-- Задание --
Определите, согласуются ли с текстом о Пасхе в лагере утверждения (a), (b) и (c), и для каждого ответьте «да» или «нет», приведя точную цитату из текста, которая это решает. (a) Отец Алексий отказался служить Заутреню. (b) Среди православных в лагере был сирийский араб. (c) Начальник лагеря был майором МВД.

-- Текст для анализа --
Приближалась Православная Пасха и среди заключенных начались разговоры о том, что теперь, пожалуй, можно будет ее встретить по настоящему. Бывший с нами священник отец Алексий — из эмигрантов, запуганный и робкий человек, тяжело вздохнул и согласился отслужить Заутреню.
Православных в лагере оказалось не мало: сербы, греки, русские эмигранты, болгары, несколько армян из Персии и какой то, чудом угодивший в СССР, сирийский араб-православный. Все решили соединиться для такого случая.
К коменданту лагеря была отправлена делегация за разрешением.
Сначала долго обсуждали, как разговаривать с начальством по такому необычайному и щекотливому делу, наконец, было решено держаться вежливо, но твердо.
Начальника лагеря — капитана МВД, такая просьба застала врасплох. Он, видимо, не имел понятия о том, как ему поступать. Конечно, проще всего было бы запретить. Но, данная ему инструкция требовала не раздражать и не оскорблять людей, которые не сегодня-завтра уедут заграницу и будут рассказывать о пережитом. Несколько поколебавшись, капитан дал свое согласие:
«Валяйте, все равно — вы не наши — не советские». ..

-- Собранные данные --
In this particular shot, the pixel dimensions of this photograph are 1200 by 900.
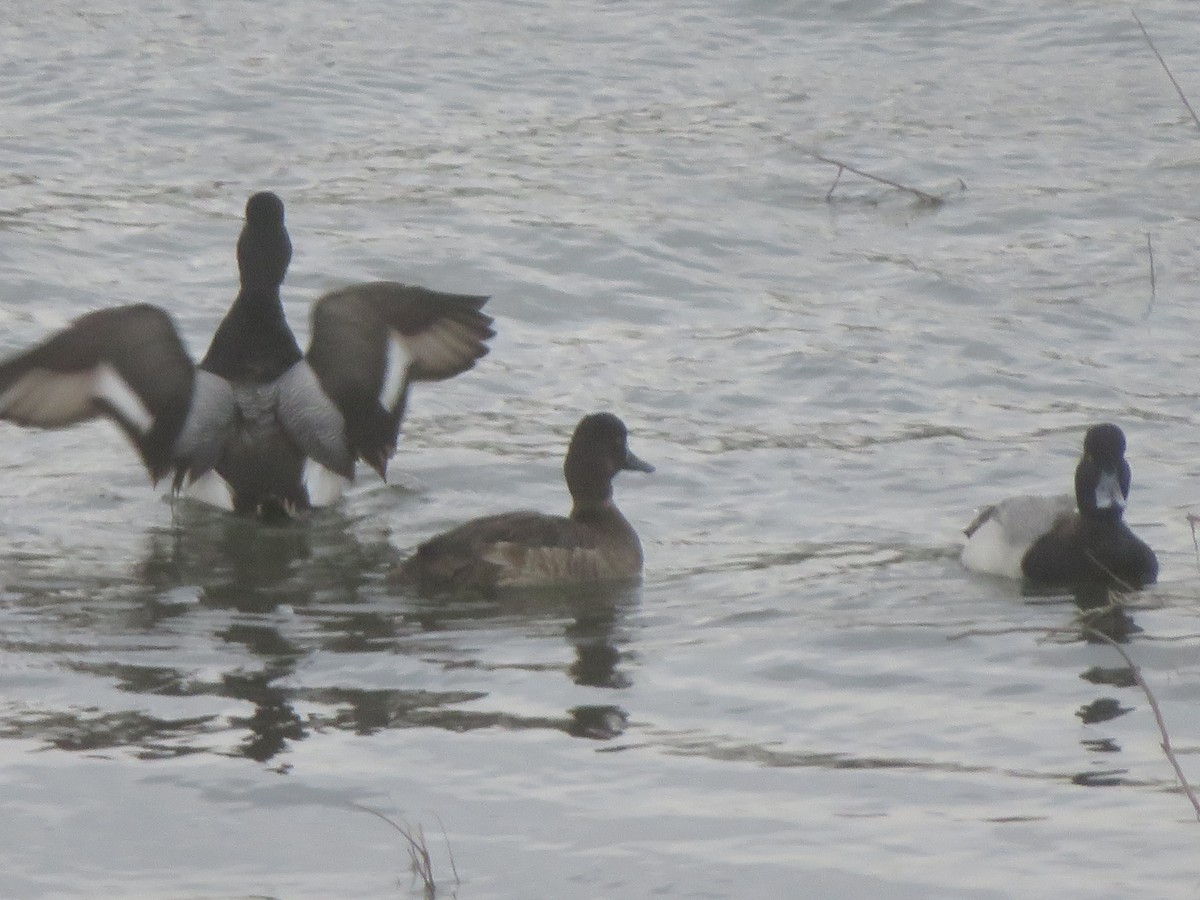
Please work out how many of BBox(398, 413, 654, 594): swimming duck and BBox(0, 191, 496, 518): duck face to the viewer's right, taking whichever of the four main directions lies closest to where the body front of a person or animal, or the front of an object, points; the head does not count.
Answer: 1

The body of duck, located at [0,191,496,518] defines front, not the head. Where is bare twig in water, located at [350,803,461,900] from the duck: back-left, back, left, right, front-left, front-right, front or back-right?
back

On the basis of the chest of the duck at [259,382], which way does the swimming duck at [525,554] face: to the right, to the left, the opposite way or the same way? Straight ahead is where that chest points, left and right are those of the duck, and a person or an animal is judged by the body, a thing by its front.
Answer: to the right

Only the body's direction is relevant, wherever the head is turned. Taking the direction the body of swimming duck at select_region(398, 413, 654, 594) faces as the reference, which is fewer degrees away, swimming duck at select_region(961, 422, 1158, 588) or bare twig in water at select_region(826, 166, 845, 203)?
the swimming duck

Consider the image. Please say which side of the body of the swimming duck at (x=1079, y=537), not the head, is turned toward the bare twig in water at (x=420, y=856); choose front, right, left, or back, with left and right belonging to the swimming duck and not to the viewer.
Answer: right

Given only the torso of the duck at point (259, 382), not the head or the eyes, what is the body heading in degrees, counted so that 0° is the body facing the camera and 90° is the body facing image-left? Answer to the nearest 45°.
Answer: approximately 180°

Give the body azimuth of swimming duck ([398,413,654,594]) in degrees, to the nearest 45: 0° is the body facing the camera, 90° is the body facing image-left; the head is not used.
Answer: approximately 270°

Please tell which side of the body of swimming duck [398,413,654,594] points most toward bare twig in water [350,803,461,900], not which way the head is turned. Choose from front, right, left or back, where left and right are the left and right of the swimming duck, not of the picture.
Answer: right

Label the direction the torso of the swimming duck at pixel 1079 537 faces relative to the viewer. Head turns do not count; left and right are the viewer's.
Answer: facing the viewer and to the right of the viewer

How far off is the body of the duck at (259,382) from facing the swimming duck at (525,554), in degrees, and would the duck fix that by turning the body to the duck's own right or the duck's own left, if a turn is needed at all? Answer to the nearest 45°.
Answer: approximately 135° to the duck's own right

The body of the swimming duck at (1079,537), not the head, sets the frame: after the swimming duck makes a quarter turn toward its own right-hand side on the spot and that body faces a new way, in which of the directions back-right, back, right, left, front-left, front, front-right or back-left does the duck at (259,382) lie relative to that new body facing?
front-right

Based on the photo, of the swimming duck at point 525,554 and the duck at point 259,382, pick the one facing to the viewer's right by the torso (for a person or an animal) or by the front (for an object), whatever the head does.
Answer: the swimming duck

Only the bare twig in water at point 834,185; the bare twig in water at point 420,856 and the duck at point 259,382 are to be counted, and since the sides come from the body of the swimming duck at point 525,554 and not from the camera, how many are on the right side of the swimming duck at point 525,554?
1
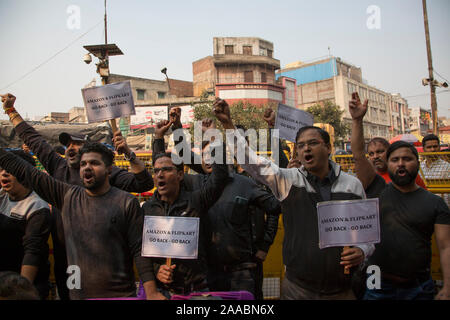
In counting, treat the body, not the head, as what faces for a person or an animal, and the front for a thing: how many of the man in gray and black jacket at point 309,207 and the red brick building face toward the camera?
2

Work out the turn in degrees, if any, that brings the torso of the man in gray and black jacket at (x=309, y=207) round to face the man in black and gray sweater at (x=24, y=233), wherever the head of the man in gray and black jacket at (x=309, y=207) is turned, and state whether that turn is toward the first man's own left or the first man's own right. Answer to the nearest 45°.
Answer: approximately 90° to the first man's own right

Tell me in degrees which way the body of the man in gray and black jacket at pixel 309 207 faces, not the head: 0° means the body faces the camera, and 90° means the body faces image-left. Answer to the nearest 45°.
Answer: approximately 0°

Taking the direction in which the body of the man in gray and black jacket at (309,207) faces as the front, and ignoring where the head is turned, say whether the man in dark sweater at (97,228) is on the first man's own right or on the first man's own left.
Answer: on the first man's own right

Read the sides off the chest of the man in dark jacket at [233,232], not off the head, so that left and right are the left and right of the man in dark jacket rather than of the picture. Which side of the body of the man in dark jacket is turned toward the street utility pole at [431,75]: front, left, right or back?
back

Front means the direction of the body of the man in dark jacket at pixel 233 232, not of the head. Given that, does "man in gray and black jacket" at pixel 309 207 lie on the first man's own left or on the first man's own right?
on the first man's own left

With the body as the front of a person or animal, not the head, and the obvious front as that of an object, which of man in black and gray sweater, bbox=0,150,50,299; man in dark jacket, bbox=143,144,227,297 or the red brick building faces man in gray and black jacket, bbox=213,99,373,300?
the red brick building

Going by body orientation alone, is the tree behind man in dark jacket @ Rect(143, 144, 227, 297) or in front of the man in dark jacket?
behind

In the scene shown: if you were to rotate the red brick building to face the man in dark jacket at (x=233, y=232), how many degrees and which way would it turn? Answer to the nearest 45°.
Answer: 0° — it already faces them

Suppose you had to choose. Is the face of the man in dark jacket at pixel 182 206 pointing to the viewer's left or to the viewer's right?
to the viewer's left
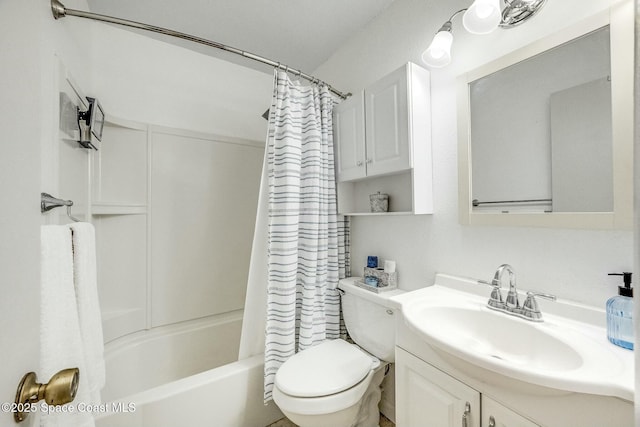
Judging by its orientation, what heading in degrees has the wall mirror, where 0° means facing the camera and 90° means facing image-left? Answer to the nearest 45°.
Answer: approximately 45°

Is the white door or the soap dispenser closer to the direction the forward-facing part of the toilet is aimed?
the white door

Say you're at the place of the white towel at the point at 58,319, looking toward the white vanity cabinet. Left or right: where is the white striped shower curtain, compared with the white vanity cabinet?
left

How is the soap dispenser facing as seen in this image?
to the viewer's left
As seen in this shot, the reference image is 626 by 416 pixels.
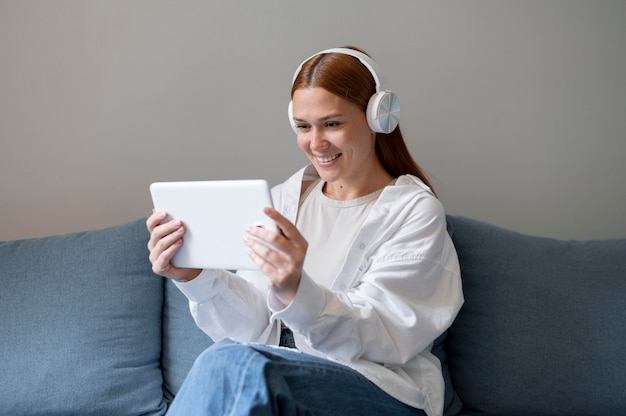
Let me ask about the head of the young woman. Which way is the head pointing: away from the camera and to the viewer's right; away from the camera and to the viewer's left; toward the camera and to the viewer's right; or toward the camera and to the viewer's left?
toward the camera and to the viewer's left

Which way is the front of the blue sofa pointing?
toward the camera

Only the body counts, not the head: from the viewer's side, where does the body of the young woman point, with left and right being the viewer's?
facing the viewer and to the left of the viewer
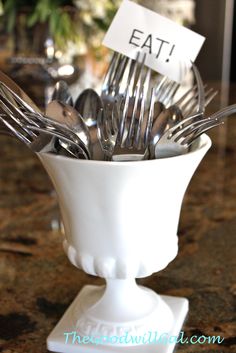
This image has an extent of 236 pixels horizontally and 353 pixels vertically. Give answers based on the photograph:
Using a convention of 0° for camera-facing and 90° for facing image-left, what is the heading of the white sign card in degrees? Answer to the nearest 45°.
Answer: approximately 0°
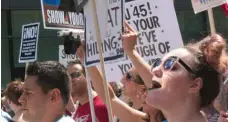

-- Ваш ответ --
(a) Нет: «тяжело вздохнул и согласился отслужить Заутреню».
(b) Да: «какой то, чудом угодивший в СССР, сирийский араб-православный».
(c) Нет: «Начальника лагеря — капитана МВД».